Die Ära Hugo Winterling
Hugo Winterling und Dr. Ernst Wölfel werden nun zu ordentlichen Vorstandsmitgliedern ernannt. Das Recht zur alleinigen Vertretung der Gesellschaft spricht der Aufsichtsrat nur Hugo Winterling zu. Der Ausbau der Porzellanfabrik, hinsichtlich der baulichen Ausdehnung, ist vor dem Ersten Weltkrieg vorerst abgeschlossen. Die Firmenleitung konzentriert ihre Kräfte angesichts der weiteren wirtschaftlichen Entwicklung auf Instandsetzungen und vorsichtige Erneuerung des Bauzustandes. Auch die technischen Einrichtungen können nur in geringem Maße modernisiert werden.
Die Exporte, die das Inlandsgeschäft bei Weitem überstei- gen, finden mit dem Beginn des Ersten Weltkrieges ein jähes Ende. Die Überschwemmung des amerikanischen Marktes mit konkurrenzlos billigem japanischem Porzellan, die zunehmend stärker werdende Konkurrenz aus England und die ebenfalls qualitativ hochwertigen tschechischen Produkte, setzen auch diesem Unternehmen zu. An den Vorkriegszustand kann man im Laufe der Firmengeschichte nie mehr anknüpfen, wenn auch das Unternehmen 1927 zu den größten bayerischen Exportfabriken gehört.
Der nach der nationalsozialistischen Machtergreifung 1933 einsetzende Boykott bringt das Geschäft mit Amerika gänzlich zum Erliegen.
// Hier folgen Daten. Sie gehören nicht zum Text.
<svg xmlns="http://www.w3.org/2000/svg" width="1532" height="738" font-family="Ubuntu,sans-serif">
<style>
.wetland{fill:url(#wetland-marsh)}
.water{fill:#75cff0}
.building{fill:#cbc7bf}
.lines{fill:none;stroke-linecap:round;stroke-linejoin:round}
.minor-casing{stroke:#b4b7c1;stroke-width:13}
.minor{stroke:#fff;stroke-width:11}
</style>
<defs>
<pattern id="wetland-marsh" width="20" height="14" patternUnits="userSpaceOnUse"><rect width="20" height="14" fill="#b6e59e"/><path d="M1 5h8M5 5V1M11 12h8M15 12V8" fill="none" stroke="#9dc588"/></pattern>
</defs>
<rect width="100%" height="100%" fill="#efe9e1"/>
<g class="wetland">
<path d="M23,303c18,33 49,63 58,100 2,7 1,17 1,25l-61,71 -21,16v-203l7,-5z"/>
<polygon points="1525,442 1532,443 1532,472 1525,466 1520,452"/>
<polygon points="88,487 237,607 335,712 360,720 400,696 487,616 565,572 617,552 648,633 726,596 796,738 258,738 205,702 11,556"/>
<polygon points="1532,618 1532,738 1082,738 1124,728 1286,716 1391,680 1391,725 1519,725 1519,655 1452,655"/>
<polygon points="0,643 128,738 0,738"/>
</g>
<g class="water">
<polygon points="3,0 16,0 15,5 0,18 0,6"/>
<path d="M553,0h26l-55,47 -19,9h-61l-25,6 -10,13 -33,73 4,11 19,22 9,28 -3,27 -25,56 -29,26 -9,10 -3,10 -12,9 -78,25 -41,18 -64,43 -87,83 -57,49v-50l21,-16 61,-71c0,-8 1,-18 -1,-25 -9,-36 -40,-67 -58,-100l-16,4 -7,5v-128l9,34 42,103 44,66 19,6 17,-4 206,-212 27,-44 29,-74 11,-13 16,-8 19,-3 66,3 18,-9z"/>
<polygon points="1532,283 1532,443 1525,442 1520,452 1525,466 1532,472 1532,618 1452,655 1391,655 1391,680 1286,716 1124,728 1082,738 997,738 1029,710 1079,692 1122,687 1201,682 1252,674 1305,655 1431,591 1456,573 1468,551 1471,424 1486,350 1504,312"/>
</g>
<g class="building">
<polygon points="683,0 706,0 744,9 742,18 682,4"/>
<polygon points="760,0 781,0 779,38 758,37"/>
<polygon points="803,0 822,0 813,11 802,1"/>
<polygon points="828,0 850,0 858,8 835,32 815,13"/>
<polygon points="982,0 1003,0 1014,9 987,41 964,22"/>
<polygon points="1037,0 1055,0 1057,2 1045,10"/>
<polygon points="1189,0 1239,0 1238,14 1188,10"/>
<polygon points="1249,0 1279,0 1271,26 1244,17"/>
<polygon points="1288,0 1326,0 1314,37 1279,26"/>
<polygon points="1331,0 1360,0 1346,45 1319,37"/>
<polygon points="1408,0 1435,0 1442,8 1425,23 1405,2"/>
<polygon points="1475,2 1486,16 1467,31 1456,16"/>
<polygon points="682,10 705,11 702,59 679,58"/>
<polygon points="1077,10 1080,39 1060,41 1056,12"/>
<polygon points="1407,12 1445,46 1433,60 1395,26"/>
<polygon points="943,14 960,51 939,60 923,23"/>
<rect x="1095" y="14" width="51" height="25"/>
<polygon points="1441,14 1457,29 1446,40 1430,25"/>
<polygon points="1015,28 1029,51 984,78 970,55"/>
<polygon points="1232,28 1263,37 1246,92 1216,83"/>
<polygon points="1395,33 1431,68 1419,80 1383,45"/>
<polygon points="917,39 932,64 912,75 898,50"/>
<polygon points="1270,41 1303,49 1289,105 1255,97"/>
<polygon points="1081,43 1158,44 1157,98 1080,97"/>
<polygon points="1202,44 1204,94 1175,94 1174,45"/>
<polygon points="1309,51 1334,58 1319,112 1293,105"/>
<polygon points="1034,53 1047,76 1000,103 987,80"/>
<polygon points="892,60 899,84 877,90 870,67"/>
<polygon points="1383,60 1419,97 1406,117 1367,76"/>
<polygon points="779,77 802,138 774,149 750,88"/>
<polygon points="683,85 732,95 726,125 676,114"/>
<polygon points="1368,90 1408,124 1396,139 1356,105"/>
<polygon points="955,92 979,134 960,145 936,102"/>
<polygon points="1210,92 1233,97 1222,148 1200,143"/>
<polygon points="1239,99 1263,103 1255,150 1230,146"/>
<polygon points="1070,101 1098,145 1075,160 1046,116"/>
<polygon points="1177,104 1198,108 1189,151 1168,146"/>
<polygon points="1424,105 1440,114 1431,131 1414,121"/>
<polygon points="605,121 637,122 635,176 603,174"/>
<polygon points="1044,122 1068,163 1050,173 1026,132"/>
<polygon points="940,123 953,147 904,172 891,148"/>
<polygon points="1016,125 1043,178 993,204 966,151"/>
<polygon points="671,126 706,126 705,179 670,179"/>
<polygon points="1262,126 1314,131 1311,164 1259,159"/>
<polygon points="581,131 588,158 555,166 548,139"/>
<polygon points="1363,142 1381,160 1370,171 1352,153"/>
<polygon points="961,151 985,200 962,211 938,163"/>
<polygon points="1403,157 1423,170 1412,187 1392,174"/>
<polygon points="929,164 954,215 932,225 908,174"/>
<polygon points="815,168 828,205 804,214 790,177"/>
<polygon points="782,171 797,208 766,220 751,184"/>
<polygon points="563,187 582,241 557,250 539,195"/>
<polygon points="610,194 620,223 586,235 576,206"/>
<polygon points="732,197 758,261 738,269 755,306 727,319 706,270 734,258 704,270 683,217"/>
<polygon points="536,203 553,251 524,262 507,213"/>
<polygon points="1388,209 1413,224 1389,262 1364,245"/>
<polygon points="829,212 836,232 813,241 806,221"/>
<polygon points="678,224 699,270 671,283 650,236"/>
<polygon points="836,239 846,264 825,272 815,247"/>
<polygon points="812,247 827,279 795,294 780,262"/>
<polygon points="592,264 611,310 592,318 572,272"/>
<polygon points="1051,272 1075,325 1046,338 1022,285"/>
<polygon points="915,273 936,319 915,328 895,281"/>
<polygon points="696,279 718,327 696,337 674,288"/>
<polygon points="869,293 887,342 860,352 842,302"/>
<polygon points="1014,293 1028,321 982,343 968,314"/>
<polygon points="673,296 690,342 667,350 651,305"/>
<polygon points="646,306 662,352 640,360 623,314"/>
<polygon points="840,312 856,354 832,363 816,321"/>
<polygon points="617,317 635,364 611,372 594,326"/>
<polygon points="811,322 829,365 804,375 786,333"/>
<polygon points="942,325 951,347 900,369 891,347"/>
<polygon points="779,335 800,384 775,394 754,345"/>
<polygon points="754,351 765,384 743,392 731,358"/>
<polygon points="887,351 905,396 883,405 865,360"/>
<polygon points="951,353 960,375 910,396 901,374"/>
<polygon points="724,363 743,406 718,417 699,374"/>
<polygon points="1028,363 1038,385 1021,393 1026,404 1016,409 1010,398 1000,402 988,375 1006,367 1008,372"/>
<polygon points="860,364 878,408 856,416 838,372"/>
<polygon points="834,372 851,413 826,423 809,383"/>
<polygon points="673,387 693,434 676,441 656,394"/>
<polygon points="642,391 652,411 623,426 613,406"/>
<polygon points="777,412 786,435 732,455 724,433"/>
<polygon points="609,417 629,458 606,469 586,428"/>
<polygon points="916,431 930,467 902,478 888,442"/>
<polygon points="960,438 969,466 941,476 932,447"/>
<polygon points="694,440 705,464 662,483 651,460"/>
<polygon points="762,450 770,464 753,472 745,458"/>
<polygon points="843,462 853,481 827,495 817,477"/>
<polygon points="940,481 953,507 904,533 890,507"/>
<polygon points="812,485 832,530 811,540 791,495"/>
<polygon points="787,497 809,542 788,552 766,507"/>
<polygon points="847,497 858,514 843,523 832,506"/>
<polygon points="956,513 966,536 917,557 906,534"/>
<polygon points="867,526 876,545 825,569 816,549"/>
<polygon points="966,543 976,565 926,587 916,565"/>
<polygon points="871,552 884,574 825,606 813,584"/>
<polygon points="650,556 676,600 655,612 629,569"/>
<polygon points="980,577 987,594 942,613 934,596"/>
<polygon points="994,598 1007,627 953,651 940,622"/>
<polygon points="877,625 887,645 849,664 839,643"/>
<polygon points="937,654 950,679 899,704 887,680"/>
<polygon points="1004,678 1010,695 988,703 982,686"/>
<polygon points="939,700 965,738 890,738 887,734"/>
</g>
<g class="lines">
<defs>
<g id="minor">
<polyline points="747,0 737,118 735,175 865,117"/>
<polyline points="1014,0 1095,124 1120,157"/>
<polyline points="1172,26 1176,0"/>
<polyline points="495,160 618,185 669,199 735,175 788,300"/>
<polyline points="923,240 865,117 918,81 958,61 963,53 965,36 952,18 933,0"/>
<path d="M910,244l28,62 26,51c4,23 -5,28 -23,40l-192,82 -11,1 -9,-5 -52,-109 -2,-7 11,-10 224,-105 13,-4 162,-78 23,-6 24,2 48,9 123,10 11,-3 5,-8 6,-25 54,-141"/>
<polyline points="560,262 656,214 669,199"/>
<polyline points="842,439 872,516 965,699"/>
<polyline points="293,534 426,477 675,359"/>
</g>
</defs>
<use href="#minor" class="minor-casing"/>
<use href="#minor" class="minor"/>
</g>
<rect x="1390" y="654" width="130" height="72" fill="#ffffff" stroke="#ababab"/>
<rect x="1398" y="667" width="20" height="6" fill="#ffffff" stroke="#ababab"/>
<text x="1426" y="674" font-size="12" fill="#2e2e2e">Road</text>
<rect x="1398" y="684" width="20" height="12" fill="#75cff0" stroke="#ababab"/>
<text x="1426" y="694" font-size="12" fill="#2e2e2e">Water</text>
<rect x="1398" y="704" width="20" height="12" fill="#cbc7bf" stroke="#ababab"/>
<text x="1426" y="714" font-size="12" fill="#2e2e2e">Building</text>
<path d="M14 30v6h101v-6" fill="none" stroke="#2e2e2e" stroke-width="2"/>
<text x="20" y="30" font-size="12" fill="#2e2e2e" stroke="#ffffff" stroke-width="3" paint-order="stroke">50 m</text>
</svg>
Die Einbußen sucht die Firma durch die Konzentration auf das Inland und den europäischen Markt aufzufangen, bis auch diesmal wieder der Ausbruch eines Krieges, des Zweiten Weltkrieges, das Geschäft nahezu zum Erliegen bringt.
Die Nachkriegszeit
Ludwig Woelfel baute die Fabrik zu einem Werk auf, dessen Ausdehnung hinsichtlich der Fabrikgebäude noch 1930 – im Jahr des 50-jährigen Jubiläums – Bestand hatte, und infolge der wirtschaftlichen und politischen Ereignisse noch bis Anfang der fünfziger Jahre unverändert bleibt. Den Zustand der Porzellanindustrie beschreibt Hugo Winterling in einer Denkschrift vom 28. Februar 1950 wie folgt: „Bereits vor dem Krieg und besonders während des Krieges war es der Porzellanindustrie nicht möglich, technische Verbesserungen durchzuführen, so dass sie heute gegenüber der ausländischen Konkurrenz um ca. 15 bis 20 Jahre zurückliegt.“
In den kommenden Jahren gelingt es der Firmenleitung, die nach dem Ausscheiden Dr. Ernst Wölfels im Jahr 1954, allein dem Vorstand Hugo Winterling obliegt, das Werk hinsichtlich der Gebäude auszubauen und zahlreiche innerbetriebliche Verbesserungen durchzuführen. Im Jahr 1950 produziert die Zeh, Scherzer & Co. AG zu 80 % Haushaltsgeschirr, 20% der Produktion entfallen auf Zierporzellane und Geschenkartikel, wie z. B. Vasen und Dosen.
Die in- und ausländischen Kundenkontakte können erst nach Kriegsende durch persönliche Besuche wieder mühsam aufgebaut werden. Zudem ist der inländische Absatz durch die Einfuhr „ostzonaler“ Produkte erschwert, was auf die niederpreislichen Lieferbedingungen zurückzuführen ist. Seitens der Porzellanfabrik konstatiert man: „Während sich das Inlandsgeschäft zu Beginn des Jahres 1950 schwieriger gestaltete, kann augenblicklich eine Belebung des Exportes festgestellt werden.“ Bis 1955 kann das Unternehmen den Export auf nahezu die Hälfte der hauseigenen Porzellanproduktion steigern.
1955 feiert die Zeh, Scherzer & Co. AG ihr 75-jähriges Bestehen. Zu diesem Zeitpunkt hat das Unternehmen 850 Mitarbeiter. In den Städten Hamburg, Köln und München unterhält man eigene Musterzimmer. Engagierte Mitarbeiter vertreten die Porzellanfabrik Zeh, Scherzer & Co. AG in 13 europäischen Ländern, im nahen Orient, in Nord- und Südamerika, Australien und Neuseeland. Im November 1960 wird die Herstellung von Geschenk- artikeln aus Rationalisierungsgründen eingestellt und fortan werden nur noch Tafel- und Kaffeegeschirre produziert.